▸ Objective: Retype every line of the data below exactly as it appears, leaving out the pictures.

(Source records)
=====
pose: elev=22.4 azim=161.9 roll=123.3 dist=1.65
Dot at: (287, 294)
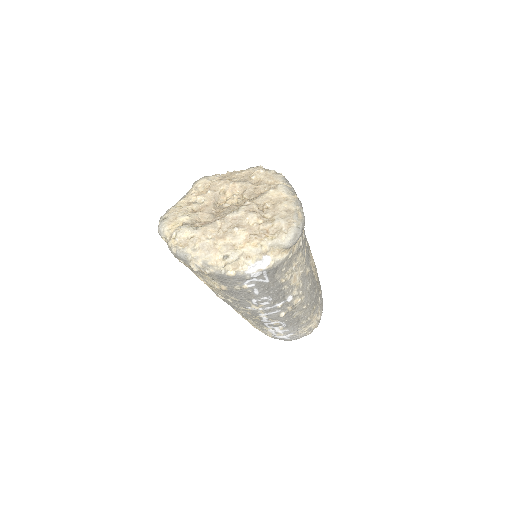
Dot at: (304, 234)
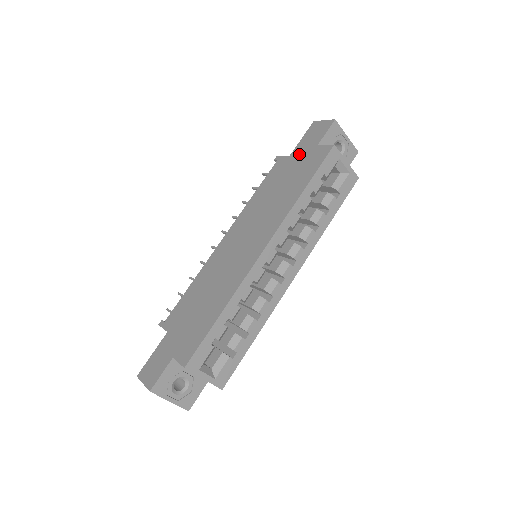
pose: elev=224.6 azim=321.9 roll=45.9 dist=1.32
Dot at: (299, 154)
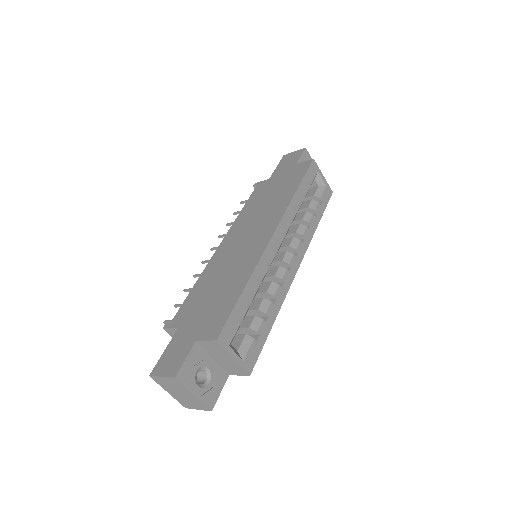
Dot at: (279, 174)
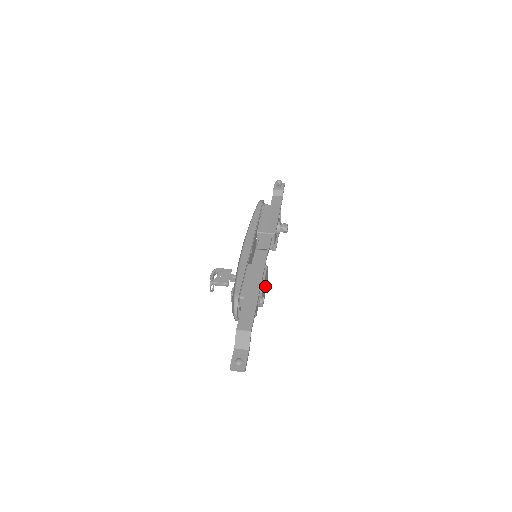
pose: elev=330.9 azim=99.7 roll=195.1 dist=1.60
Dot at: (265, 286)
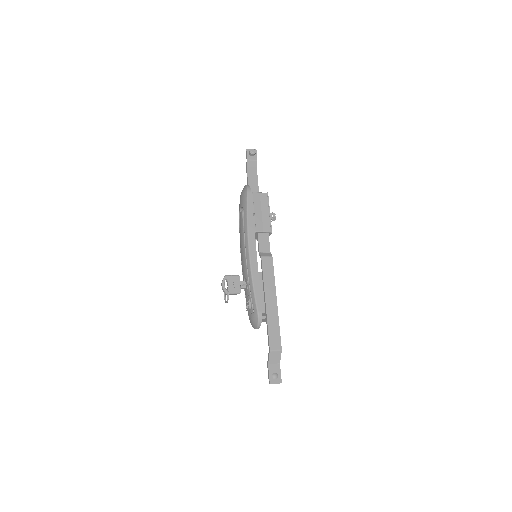
Dot at: occluded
=====
▸ Written reply:
pose: elev=22.4 azim=161.9 roll=123.3 dist=1.65
Dot at: (287, 294)
Dot at: (304, 234)
pose: elev=224.6 azim=321.9 roll=45.9 dist=1.32
Dot at: (299, 154)
Dot at: (279, 174)
pose: elev=330.9 azim=99.7 roll=195.1 dist=1.60
Dot at: (265, 286)
Dot at: occluded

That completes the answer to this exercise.